Inzet is om te werken langs drie lijnen:
1. Werken aan een overzicht van relevante trajecten die nieuwe of extra ruimtelijke opgaven tot gevolg hebben voor het landelijk gebied, een analyse te maken van alle opgaven in het landelijke gebied met mogelijke kansen en knelpunten in ruimtegebruik en kwaliteit.
2. Middels regionale gebiedsuitwerkingen de stapeling inventariseren van nationale en andere opgaven op het gebiedsniveau, en in beeld brengen ‘waar het schittert en waar het schuurt’: waar zitten kansen in de regio (ook om de opgaven van andere regio’s te helpen realiseren) en waar zitten de lastige keuzen om alle opgaven te realiseren. Zo proberen we gezamenlijk in beeld te krijgen wat binnen de regio mogelijk is en wat bovenregionaal of landelijk moet worden besloten.
3. Een nationale instrumentenkoffer. Vanuit de resultaten in de gebiedsuitwerkingen zal worden verkend hoe een actiever grondbeleid vorm kan krijgen en wat er aan gebiedsgerichte en mogelijk bovenprovinciale aanpak nodig is om de aankoop, ruil en afwaardering van grond ten behoeve van natuur en (extensieve) landbouw te kunnen bekostigen.

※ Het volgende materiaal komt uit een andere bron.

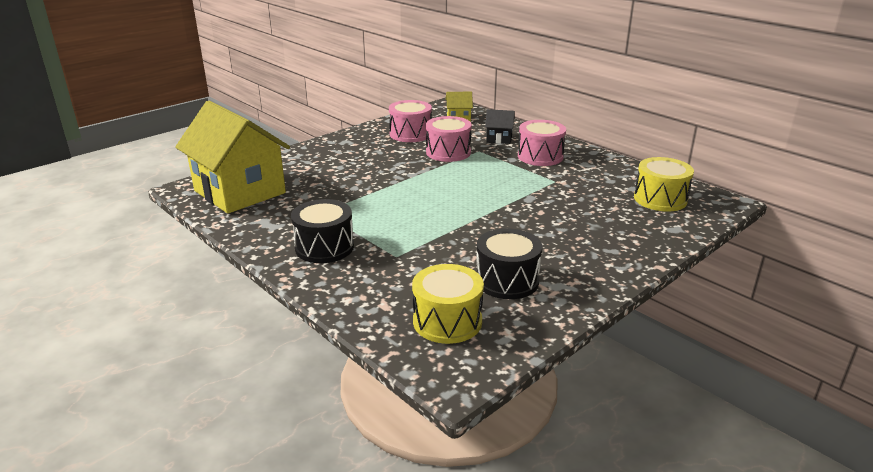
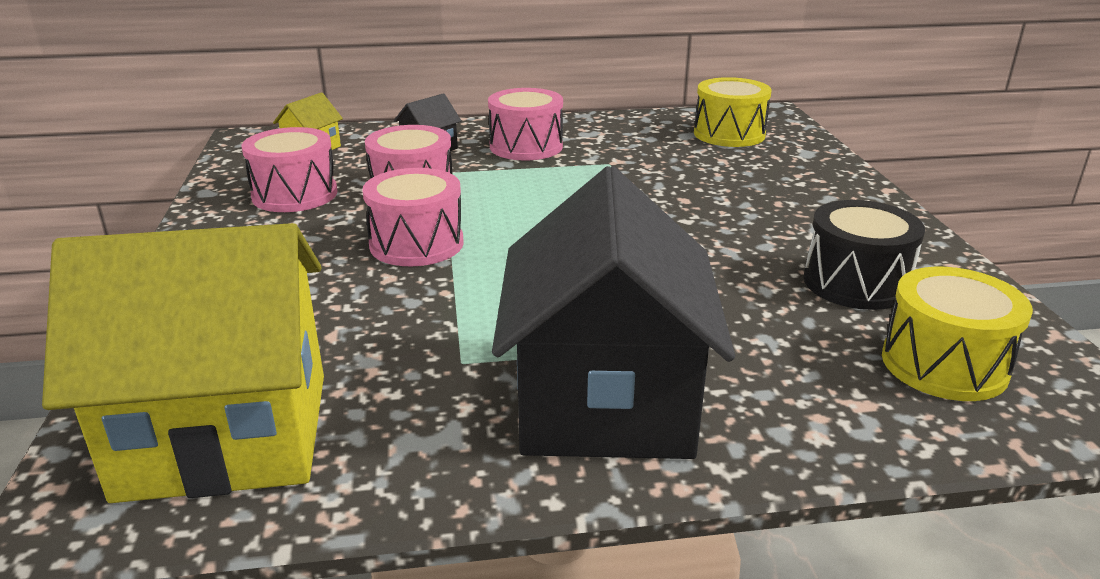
camera: 55 degrees left, 0 degrees up
black drum [291,199,354,263] -> black house [492,166,735,459]
none -> pink drum [362,168,464,266]

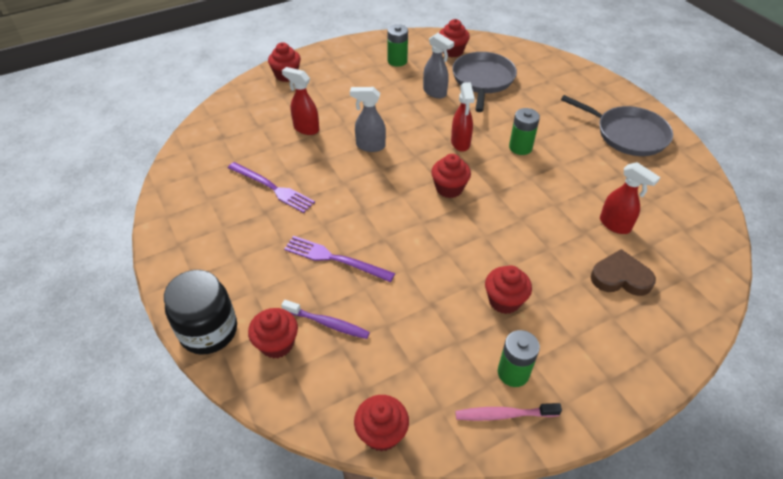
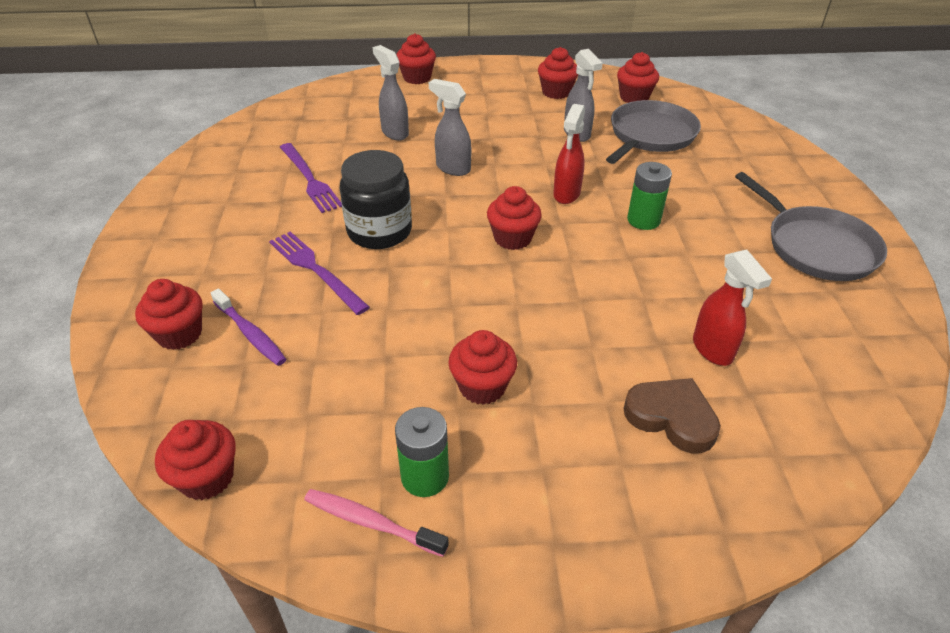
camera: 25 degrees right, 5 degrees down
black jar [164,270,237,355] -> black jar moved to [340,150,412,249]
red spray bottle [282,67,319,135] -> grey spray bottle [373,45,409,141]
green battery [387,24,408,67] -> red cupcake [538,47,578,99]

Nationale belangen waar het programma aan raakt
• 18. Voedsel- en agroproductie
• 19. Cultureel erfgoed, landschap en natuur
• 20. Natuur en biodiversiteit
Verantwoordelijk departement en betrokkenen
De ministeries BZK en LNV zijn verantwoordelijk en betrokken zijn de overige departementen, medeoverheden en maatschappelijke organisaties.